The Limmo Peninsula is an area of Canning Town in the London Borough of Newham in East London. It lies on the east bank of Bow Creek at the mouth of the River Lea near Leamouth.

==Etymology==
Created in the 1990s, the nearby Bow Creek Ecology Park was formerly known as the Limmo Peninsula Ecological Park.

==History==
The site was used as construction staging for the Jubilee Line Extension in the 1990s and the Docklands Light Railway extension to City Airport in the 2000s, before being used as the primary work site for the eastbound tunnel boring machines for Crossrail in the 2010s. Archaeologists working on the Crossrail site in 2012 uncovered remains of the Thames Ironworks and Shipbuilding Company.

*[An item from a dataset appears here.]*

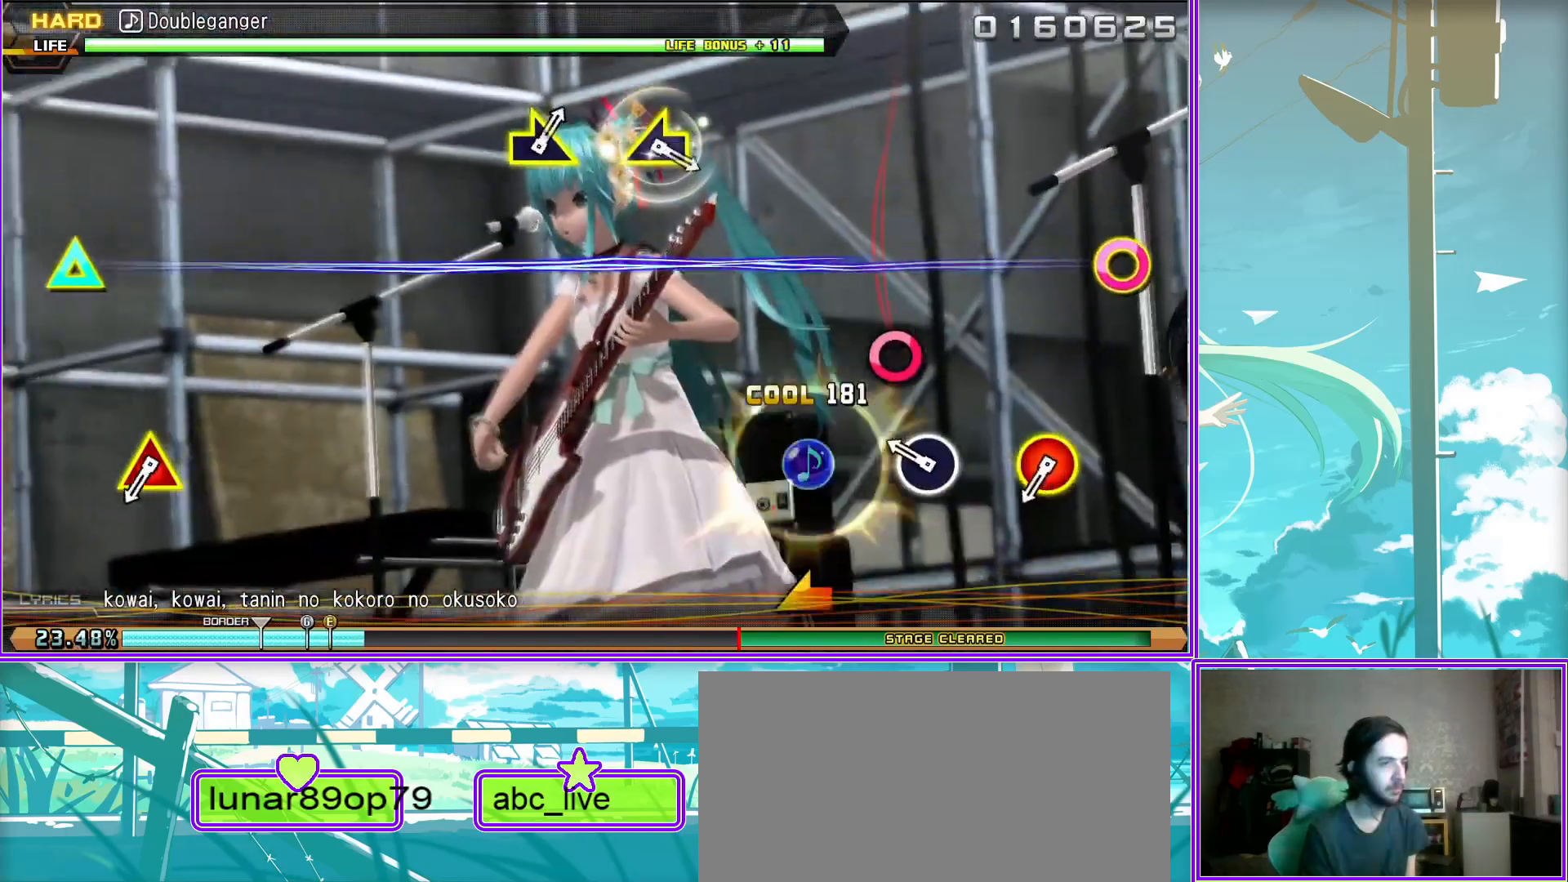
{"buttons": [], "left_stick": "left", "right_stick": "center", "events": [[33, "CIRCLE", "down"], [33, "TRIANGLE", "down"], [150, "TRIANGLE", "up"], [200, "CIRCLE", "up"], [367, "left_stick", "left"]]}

In 2018, Sadiq Khan announced that, following the completion of Crossrail works in 2018, the 12-acre site would be developed for housing – with over 1,500 new homes. The site is currently owned by Transport for London, with income from the project reinvested into the transport system.

==Geography==
It is located to the west of Canning Town. The River Lea forms an 'S' shape bend with the Leamouth Peninsula surrounded by Newham on three sides and connected to Tower Hamlets to the south.